Life, as it often does, went on. The family who adopted the child raised their daughter as faithful Christian parents do. The birth-mom recovered, repented, and, with God's help, went on living a life that would include a husband and children. All concerned with the situation were, and are, faithful to the Lord.
These kinds of experiences leave questions in the minds of the major players. The adopted child wonders about her birth mother and wants information. There is a void. The birth mom wonders about her child and wants information. There is a void. The grandparents wonder about their grandchild and want information. There is a void. Sons and daughters of the birth mom want to know about their sister. There is a void. All this and more are consequences of things done before. Some are consequences felt by the direct participants, some by those who came along later.
Many times when major decisions are made like described above one does not have the opportunity to validate. The questions go with us to the grave. The letter below is important to those who wonder if the right decision was made. It is a letter from the adopted girl to the birth mom.
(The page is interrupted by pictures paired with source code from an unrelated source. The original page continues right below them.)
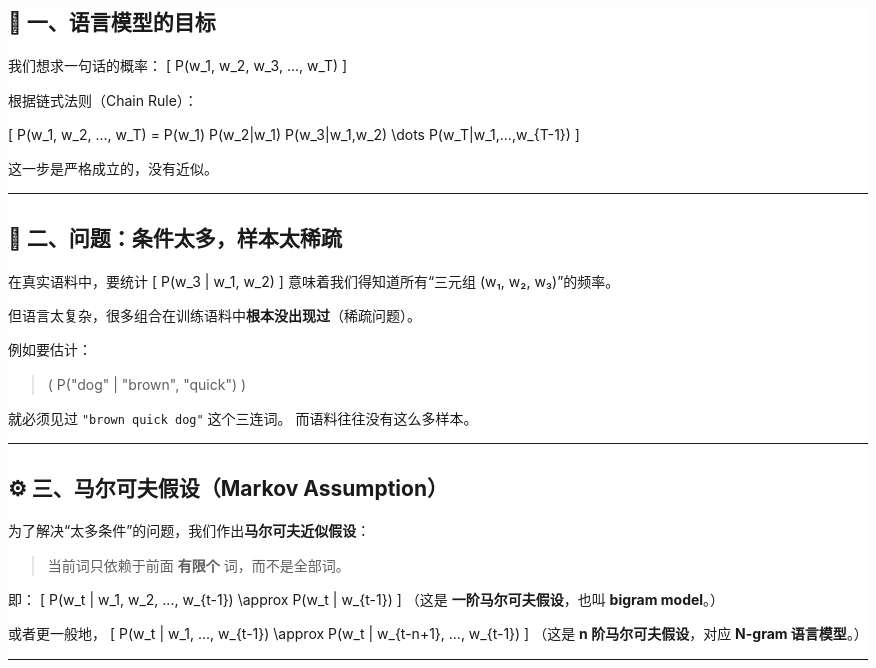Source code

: 
## 🧩 一、语言模型的目标

我们想求一句话的概率：
[
P(w_1, w_2, w_3, ..., w_T)
]

根据链式法则（Chain Rule）：

[
P(w_1, w_2, ..., w_T)
= P(w_1) P(w_2|w_1) P(w_3|w_1,w_2) \dots P(w_T|w_1,...,w_{T-1})
]

这一步是严格成立的，没有近似。

---

## 🧠 二、问题：条件太多，样本太稀疏

在真实语料中，要统计
[
P(w_3 | w_1, w_2)
]
意味着我们得知道所有“三元组 (w₁, w₂, w₃)”的频率。

但语言太复杂，很多组合在训练语料中**根本没出现过**（稀疏问题）。

例如要估计：

> ( P("dog" | "brown", "quick") )

就必须见过 `"brown quick dog"` 这个三连词。
而语料往往没有这么多样本。

---

## ⚙️ 三、马尔可夫假设（Markov Assumption）

为了解决“太多条件”的问题，我们作出**马尔可夫近似假设**：

> 当前词只依赖于前面 **有限个** 词，而不是全部词。

即：
[
P(w_t | w_1, w_2, ..., w_{t-1})
\approx P(w_t | w_{t-1})
]
（这是 **一阶马尔可夫假设**，也叫 **bigram model**。）

或者更一般地，
[
P(w_t | w_1, ..., w_{t-1}) \approx P(w_t | w_{t-n+1}, ..., w_{t-1})
]
（这是 **n 阶马尔可夫假设**，对应 **N-gram 语言模型**。）

---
".. there are so many more emotions that are coursing through my heart than what I expected if I ever found you. I'm thrilled you wanted to find me, because I was afraid if I did find you, you wouldn't want anything to do with me, and I wasn't sure if I could deal with that. So, yeah, you and I both get the answers we've been looking for. (mom's name) I want to be upfront that I have a family and mom and dad that love me and I'm not looking for another family. However, I have a thousand questions and will be happy to answer yours. Beyond that we'll just have to take it as it comes, but I repeat I'm not looking for another mother. My mom is a wonderful woman, as I'm sure you are, and there is no replacement for her. With that said, "Hi!" I sit here with a smile on my face not sure where to begin ... I was told why you gave me up, and I am so thankful you did. I have been so blessed with the life I have here. Thank you for making sure my parents were Christians. My faith is what makes me who I am.
I guess I'll leave it at that for now. I'm just so curious. Again thank you so much, you have given me more than I could ask for. My life is so blessed ... I'm so blessed to be born to someone so selfless as to give me such a good family."
As I read the letter, I have to ask one question: What if... abortion had been the choice?